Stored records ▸
------

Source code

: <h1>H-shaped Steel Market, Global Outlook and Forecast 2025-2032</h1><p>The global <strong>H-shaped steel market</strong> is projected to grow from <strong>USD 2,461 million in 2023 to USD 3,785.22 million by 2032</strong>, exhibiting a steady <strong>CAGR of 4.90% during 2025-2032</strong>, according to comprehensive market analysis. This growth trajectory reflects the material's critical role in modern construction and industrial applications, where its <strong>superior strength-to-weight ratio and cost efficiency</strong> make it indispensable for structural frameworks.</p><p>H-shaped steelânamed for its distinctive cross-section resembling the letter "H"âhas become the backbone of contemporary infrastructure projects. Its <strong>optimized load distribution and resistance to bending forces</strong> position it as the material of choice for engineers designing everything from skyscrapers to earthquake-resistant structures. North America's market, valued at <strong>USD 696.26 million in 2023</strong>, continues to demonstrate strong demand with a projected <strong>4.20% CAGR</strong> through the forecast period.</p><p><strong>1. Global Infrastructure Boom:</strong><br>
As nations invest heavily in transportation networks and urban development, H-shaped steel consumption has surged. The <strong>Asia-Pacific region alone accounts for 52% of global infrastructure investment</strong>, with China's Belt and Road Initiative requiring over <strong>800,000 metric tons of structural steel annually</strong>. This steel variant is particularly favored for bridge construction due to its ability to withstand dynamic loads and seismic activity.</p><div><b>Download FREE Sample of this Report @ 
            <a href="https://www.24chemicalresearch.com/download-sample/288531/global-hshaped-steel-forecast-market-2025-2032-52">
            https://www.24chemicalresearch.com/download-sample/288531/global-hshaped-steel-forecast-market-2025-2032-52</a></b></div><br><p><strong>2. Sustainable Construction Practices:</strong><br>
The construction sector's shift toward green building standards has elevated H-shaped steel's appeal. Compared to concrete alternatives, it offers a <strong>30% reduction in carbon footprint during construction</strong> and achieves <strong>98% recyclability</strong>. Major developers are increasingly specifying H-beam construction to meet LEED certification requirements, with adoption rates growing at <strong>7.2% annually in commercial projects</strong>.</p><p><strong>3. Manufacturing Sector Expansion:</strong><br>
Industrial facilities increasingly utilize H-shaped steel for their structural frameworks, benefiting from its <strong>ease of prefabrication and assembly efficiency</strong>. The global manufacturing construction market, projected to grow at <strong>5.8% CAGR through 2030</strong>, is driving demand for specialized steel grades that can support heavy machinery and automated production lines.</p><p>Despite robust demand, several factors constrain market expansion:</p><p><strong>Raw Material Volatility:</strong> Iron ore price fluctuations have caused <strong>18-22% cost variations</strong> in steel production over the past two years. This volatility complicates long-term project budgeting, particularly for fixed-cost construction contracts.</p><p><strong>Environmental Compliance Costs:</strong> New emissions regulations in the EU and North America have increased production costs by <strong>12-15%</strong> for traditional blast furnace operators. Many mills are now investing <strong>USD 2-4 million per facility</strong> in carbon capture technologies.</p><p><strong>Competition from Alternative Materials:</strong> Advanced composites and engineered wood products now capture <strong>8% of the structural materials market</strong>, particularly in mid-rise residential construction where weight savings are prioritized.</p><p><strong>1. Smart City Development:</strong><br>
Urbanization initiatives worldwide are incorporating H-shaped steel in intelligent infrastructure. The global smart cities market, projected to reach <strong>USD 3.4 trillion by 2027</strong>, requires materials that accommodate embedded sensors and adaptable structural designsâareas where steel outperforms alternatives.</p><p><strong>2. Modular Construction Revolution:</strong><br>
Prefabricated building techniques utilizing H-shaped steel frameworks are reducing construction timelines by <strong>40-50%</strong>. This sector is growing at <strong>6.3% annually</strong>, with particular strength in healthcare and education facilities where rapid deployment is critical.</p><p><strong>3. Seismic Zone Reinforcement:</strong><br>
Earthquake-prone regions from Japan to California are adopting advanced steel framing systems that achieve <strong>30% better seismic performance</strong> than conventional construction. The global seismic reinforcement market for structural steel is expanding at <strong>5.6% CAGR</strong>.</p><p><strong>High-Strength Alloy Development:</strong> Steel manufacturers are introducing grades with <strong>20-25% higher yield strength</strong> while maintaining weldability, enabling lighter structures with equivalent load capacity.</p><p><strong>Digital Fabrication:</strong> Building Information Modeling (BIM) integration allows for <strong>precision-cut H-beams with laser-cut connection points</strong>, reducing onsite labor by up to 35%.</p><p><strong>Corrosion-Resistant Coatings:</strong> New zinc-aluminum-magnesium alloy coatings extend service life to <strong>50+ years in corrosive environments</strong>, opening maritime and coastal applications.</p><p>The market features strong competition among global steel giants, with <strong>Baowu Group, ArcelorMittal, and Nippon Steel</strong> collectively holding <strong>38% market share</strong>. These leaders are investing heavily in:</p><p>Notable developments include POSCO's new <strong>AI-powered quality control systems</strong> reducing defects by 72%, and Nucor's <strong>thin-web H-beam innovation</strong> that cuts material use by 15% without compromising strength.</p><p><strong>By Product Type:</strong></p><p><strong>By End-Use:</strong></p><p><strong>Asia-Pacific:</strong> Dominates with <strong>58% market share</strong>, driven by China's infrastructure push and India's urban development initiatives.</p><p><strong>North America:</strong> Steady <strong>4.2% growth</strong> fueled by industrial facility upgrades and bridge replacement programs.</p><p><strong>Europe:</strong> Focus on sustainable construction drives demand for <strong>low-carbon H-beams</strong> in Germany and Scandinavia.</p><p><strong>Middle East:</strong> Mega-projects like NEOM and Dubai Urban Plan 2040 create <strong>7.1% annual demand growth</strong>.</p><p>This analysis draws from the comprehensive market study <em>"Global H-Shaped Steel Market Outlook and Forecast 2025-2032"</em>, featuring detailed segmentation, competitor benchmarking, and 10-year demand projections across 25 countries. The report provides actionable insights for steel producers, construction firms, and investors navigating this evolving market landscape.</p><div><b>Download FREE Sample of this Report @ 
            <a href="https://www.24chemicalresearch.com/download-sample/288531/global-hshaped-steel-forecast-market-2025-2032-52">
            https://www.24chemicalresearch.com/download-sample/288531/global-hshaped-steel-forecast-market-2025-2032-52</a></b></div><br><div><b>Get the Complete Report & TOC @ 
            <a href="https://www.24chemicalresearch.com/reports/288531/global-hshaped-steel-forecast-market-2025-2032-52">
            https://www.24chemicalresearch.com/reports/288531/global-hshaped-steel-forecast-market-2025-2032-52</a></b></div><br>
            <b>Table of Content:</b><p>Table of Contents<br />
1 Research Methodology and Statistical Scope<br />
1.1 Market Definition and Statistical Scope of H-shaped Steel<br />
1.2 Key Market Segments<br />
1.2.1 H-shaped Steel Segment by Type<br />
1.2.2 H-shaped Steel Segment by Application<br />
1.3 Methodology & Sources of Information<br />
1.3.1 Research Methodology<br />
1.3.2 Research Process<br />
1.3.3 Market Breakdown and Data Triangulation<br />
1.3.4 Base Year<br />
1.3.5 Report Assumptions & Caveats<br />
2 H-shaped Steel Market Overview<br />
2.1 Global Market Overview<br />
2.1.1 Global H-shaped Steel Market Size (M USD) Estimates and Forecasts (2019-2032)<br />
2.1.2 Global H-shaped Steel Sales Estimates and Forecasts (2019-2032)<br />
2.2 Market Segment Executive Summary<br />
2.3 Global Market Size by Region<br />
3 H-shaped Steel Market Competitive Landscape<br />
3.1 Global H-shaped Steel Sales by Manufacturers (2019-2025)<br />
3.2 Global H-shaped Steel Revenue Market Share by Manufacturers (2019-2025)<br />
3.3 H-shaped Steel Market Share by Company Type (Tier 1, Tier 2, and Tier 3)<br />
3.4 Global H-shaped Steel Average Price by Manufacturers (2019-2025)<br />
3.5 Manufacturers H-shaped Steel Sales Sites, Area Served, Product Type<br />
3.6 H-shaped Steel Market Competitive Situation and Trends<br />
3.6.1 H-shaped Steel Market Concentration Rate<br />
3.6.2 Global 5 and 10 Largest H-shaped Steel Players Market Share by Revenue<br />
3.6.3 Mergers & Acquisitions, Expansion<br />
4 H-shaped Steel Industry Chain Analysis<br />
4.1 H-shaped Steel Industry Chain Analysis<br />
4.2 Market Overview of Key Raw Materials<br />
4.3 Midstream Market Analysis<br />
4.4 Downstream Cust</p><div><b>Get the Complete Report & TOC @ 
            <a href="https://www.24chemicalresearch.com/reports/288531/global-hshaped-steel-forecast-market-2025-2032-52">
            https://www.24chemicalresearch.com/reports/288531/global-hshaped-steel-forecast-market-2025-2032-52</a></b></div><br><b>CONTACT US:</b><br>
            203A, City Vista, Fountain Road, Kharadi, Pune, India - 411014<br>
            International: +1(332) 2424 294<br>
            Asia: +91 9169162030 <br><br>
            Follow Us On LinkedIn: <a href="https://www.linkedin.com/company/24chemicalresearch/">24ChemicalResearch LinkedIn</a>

------

ASSIGNMENT ▸ Beginning with the line that contains "1.3.5 Report Assumptions & Caveats<br />", return every line through the end of the data above, exactly as written.

ANSWER SECTION ▸
1.3.5 Report Assumptions & Caveats<br />
2 H-shaped Steel Market Overview<br />
2.1 Global Market Overview<br />
2.1.1 Global H-shaped Steel Market Size (M USD) Estimates and Forecasts (2019-2032)<br />
2.1.2 Global H-shaped Steel Sales Estimates and Forecasts (2019-2032)<br />
2.2 Market Segment Executive Summary<br />
2.3 Global Market Size by Region<br />
3 H-shaped Steel Market Competitive Landscape<br />
3.1 Global H-shaped Steel Sales by Manufacturers (2019-2025)<br />
3.2 Global H-shaped Steel Revenue Market Share by Manufacturers (2019-2025)<br />
3.3 H-shaped Steel Market Share by Company Type (Tier 1, Tier 2, and Tier 3)<br />
3.4 Global H-shaped Steel Average Price by Manufacturers (2019-2025)<br />
3.5 Manufacturers H-shaped Steel Sales Sites, Area Served, Product Type<br />
3.6 H-shaped Steel Market Competitive Situation and Trends<br />
3.6.1 H-shaped Steel Market Concentration Rate<br />
3.6.2 Global 5 and 10 Largest H-shaped Steel Players Market Share by Revenue<br />
3.6.3 Mergers & Acquisitions, Expansion<br />
4 H-shaped Steel Industry Chain Analysis<br />
4.1 H-shaped Steel Industry Chain Analysis<br />
4.2 Market Overview of Key Raw Materials<br />
4.3 Midstream Market Analysis<br />
4.4 Downstream Cust</p><div><b>Get the Complete Report & TOC @ 
            <a href="https://www.24chemicalresearch.com/reports/288531/global-hshaped-steel-forecast-market-2025-2032-52">
            https://www.24chemicalresearch.com/reports/288531/global-hshaped-steel-forecast-market-2025-2032-52</a></b></div><br><b>CONTACT US:</b><br>
            203A, City Vista, Fountain Road, Kharadi, Pune, India - 411014<br>
            International: +1(332) 2424 294<br>
            Asia: +91 9169162030 <br><br>
            Follow Us On LinkedIn: <a href="https://www.linkedin.com/company/24chemicalresearch/">24ChemicalResearch LinkedIn</a>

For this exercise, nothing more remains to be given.